盛煜安依旧笑着,脸上像是贴上一层厚厚的面具,做不了别的表情。
凌夜喉结滚了滚,“至少你不该笑。”
他顿了下,又道:“师……云昭他把剑当拐杖,弃剑学了符术。”
“我知道了。”
“把霜月剑给我。”
盛煜安脸上笑容渐敛,定定地看向凌夜,已恢复平时的语调:“你问我要霜月剑,是想把他还给师兄吗?”
“那本就是他的剑。”
“是啊,你亲眼看着他用这柄剑刺穿胸口,只知道跪在地上痛哭流涕。”
盛煜安淡淡叙述着往事,月光落在他的脸上,将他眉眼里笑意打散,碾碎成冰雪,“现在,你凭什么问我讨剑?”

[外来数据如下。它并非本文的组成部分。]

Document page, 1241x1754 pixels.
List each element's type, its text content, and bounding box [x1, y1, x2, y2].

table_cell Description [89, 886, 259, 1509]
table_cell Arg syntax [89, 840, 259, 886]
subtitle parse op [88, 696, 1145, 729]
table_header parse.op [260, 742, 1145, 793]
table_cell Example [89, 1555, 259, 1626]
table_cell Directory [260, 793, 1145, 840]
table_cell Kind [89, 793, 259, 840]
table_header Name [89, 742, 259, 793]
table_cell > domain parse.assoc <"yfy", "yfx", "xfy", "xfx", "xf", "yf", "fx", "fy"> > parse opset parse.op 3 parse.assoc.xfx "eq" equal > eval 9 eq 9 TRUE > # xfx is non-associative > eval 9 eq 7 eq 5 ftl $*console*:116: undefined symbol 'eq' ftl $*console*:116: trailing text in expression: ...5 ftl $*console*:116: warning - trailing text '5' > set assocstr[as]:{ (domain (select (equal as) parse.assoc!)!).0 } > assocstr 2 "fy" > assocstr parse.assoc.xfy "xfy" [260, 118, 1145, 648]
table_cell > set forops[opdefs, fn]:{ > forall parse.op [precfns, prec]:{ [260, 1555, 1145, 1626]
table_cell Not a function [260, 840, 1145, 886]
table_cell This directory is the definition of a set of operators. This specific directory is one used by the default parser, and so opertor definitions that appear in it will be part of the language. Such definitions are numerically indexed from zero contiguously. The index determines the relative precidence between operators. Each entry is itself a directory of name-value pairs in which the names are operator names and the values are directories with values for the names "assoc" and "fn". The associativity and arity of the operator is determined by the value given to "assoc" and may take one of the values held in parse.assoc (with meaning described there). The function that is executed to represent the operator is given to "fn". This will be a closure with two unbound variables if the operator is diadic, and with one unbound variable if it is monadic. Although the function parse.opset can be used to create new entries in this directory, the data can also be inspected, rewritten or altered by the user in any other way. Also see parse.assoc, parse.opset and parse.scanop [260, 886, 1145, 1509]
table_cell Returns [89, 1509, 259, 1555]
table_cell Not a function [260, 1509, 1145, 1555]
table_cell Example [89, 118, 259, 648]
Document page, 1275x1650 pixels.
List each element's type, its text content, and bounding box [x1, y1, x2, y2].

凌夜怔住,心口被狠狠揪紧,他急促地喘了口气,神色扭曲,像被噎住了喉咙。
凌夜静静地站在原地,冰蓝色的眼眸在月光的照耀下窜起了火,他捏紧拳头,等他回过神,已一拳狠狠地打在了盛煜安的脸上。
溪水飞溅。
盛煜安没有躲开凌夜的拳,只是站在那里微微侧了下脸。
凌夜拎住盛煜安的衣襟,低吼道:“那你对他又做了什么?!”
“你废他的经脉,毁他的修为,将他锁在屋里,让他连话都不愿说!”
“是!是我亲手毁了他……”
盛煜安抵了抵发麻的腮,嗓音嘶哑:“所以他恨我最深。”
唇角破裂,有血丝从盛煜安的唇瓣不停滑落,在凌夜的手背溅起血花。
凌夜的指节颤抖着,痛苦地低喃:“不,是我……是我毁了他。”
若不是他带回了梅玉怜,一切何至于此。
大婚夜后,师兄被他们困在风月谷,每日不忘习剑,只是见到他们就绷着脸,挥剑喊着要杀了他们。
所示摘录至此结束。